<<<<

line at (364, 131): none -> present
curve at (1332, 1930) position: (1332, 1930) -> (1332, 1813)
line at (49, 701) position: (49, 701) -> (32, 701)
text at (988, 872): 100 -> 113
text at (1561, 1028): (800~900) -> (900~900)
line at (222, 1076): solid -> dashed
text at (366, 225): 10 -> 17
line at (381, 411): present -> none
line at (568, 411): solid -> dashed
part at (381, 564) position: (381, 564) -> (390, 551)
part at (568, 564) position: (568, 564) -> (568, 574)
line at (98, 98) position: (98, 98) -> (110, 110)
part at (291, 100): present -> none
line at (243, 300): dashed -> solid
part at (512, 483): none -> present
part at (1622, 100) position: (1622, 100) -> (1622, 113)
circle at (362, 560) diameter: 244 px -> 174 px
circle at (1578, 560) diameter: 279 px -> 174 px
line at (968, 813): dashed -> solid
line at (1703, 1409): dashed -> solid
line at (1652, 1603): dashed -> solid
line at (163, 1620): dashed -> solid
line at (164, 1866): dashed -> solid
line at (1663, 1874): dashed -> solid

>>>>

STATED TASK: Recast every one of the lines above as a Markdown table with two columns, Row and Change. Number the rows in order and leave out any blank lines.

RESPONSE FOR THIS EXERCISE:
| Row | Change |
|---|---|
| 1 | line at (364, 131): none -> present |
| 2 | curve at (1332, 1930) position: (1332, 1930) -> (1332, 1813) |
| 3 | line at (49, 701) position: (49, 701) -> (32, 701) |
| 4 | text at (988, 872): 100 -> 113 |
| 5 | text at (1561, 1028): (800~900) -> (900~900) |
| 6 | line at (222, 1076): solid -> dashed |
| 7 | text at (366, 225): 10 -> 17 |
| 8 | line at (381, 411): present -> none |
| 9 | line at (568, 411): solid -> dashed |
| 10 | part at (381, 564) position: (381, 564) -> (390, 551) |
| 11 | part at (568, 564) position: (568, 564) -> (568, 574) |
| 12 | line at (98, 98) position: (98, 98) -> (110, 110) |
| 13 | part at (291, 100): present -> none |
| 14 | line at (243, 300): dashed -> solid |
| 15 | part at (512, 483): none -> present |
| 16 | part at (1622, 100) position: (1622, 100) -> (1622, 113) |
| 17 | circle at (362, 560) diameter: 244 px -> 174 px |
| 18 | circle at (1578, 560) diameter: 279 px -> 174 px |
| 19 | line at (968, 813): dashed -> solid |
| 20 | line at (1703, 1409): dashed -> solid |
| 21 | line at (1652, 1603): dashed -> solid |
| 22 | line at (163, 1620): dashed -> solid |
| 23 | line at (164, 1866): dashed -> solid |
| 24 | line at (1663, 1874): dashed -> solid |